Wang Jingpu, Zhou Yuan, Yang Yang, Wu Zhouqiao
Department of Surgery, University Medical Center Utrecht Utrecht, The Netherlands.
Key Laboratory of Carcinogenesis and Translational Research (Ministry of Education), Department of Gastrointestinal Surgery, Peking University Cancer Hospital and Institute Beijing, China.
Am J Transl Res. 2023 Jun 15;15(6):3960-3975. eCollection 2023.
The effectiveness of immunotherapy has been validated in multiple cancers. However, not all patients benefit from immunotherapy, and its objective response rate is less than 30% in some cancers, so it is of great importance to find a pan-cancer biomarker that can effectively predict immunotherapy response.

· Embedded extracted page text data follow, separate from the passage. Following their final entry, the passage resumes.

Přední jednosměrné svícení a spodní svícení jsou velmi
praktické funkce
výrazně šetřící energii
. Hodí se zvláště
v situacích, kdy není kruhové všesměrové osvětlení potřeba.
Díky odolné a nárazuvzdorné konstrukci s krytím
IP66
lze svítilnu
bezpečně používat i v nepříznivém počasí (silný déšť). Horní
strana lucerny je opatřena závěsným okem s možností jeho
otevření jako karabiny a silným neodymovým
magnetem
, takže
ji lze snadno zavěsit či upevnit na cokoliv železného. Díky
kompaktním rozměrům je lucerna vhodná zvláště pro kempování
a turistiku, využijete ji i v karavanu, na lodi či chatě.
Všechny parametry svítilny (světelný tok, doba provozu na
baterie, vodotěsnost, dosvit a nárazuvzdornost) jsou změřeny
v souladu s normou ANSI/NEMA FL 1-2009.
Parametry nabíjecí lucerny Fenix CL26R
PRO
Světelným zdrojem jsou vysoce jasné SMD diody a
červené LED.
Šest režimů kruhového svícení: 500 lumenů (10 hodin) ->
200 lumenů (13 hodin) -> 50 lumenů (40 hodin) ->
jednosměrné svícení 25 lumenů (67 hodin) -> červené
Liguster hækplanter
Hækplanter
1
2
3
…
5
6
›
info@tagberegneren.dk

Fifteen immunotherapy datasets were retrospectively analyzed to determine pan-cancer biomarkers to predict immunotherapy response. A total of 348 patients with metastatic urothelial carcinoma (mUC) who received anti-PD-L1 immunotherapy from the dataset of IMvigor210 trial were included in the primary analysis. In addition, 12 public immunotherapy datasets of different cancers and two datasets of gastrointestinal cancer patients who received anti-PD-1 or anti-PD-L1 immunotherapy between August 2015 and May 2019 at Peking University Cancer Hospital (PUCH) were analyzed as validation cohorts.

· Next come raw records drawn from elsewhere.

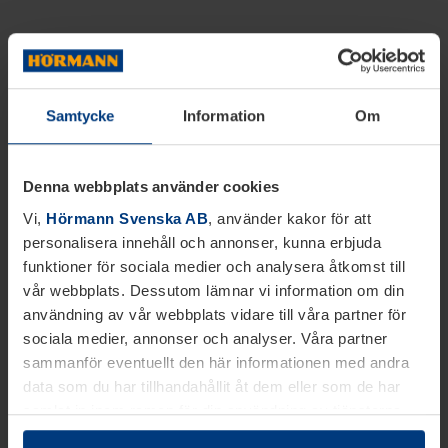
Samtycke
Information
Om
Denna webbplats använder cookies
Vi,
Hörmann Svenska AB
, använder kakor för att
personalisera innehåll och annonser, kunna erbjuda
funktioner för sociala medier och analysera åtkomst till
vår webbplats. Dessutom lämnar vi information om din
användning av vår webbplats vidare till våra partner för
sociala medier, annonser och analyser. Våra partner
sammanför eventuellt den här informationen med andra
data som du har tillhandahållit åt dem eller som de har
samlat in inom ramen för din användning av tjänsterna.
Juridiskt kan vi lagra kakor på din enhet, om de är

The expression of CXCL9, IFNG, and GBP5 was independently associated with the response to anti-PD-L1 immunotherapy in patients with mUC. The ability of the expression panel of CXCL9, IFNG, and GBP5 to predict immunotherapy response was validated in immunotherapy datasets of different cancers.
The expression panel of CXCL9, IFNG, and GBP5 can potentially be a pan-cancer biomarker for predicting immunotherapy response.
免疫疗法的有效性已在多种癌症中得到验证。然而,并非所有患者都能从免疫疗法中获益,并且在某些癌症中其客观缓解率低于30%,因此找到一种能够有效预测免疫疗法反应的泛癌生物标志物非常重要。
回顾性分析15个免疫疗法数据集,以确定预测免疫疗法反应的泛癌生物标志物。IMvigor210试验数据集中共有348例接受抗PD-L1免疫疗法的转移性尿路上皮癌(mUC)患者纳入主要分析。此外,分析了12个不同癌症的公共免疫疗法数据集以及2015年8月至2019年5月期间在北京大学肿瘤医院(PUCH)接受抗PD-1或抗PD-L1免疫疗法的胃肠道癌患者的两个数据集作为验证队列。
CXCL9、IFNG和GBP5的表达与mUC患者抗PD-L1免疫疗法的反应独立相关。CXCL9、IFNG和GBP5表达组预测免疫疗法反应的能力在不同癌症的免疫疗法数据集中得到验证。
CXCL9、IFNG和GBP5表达组可能是预测免疫疗法反应的泛癌生物标志物。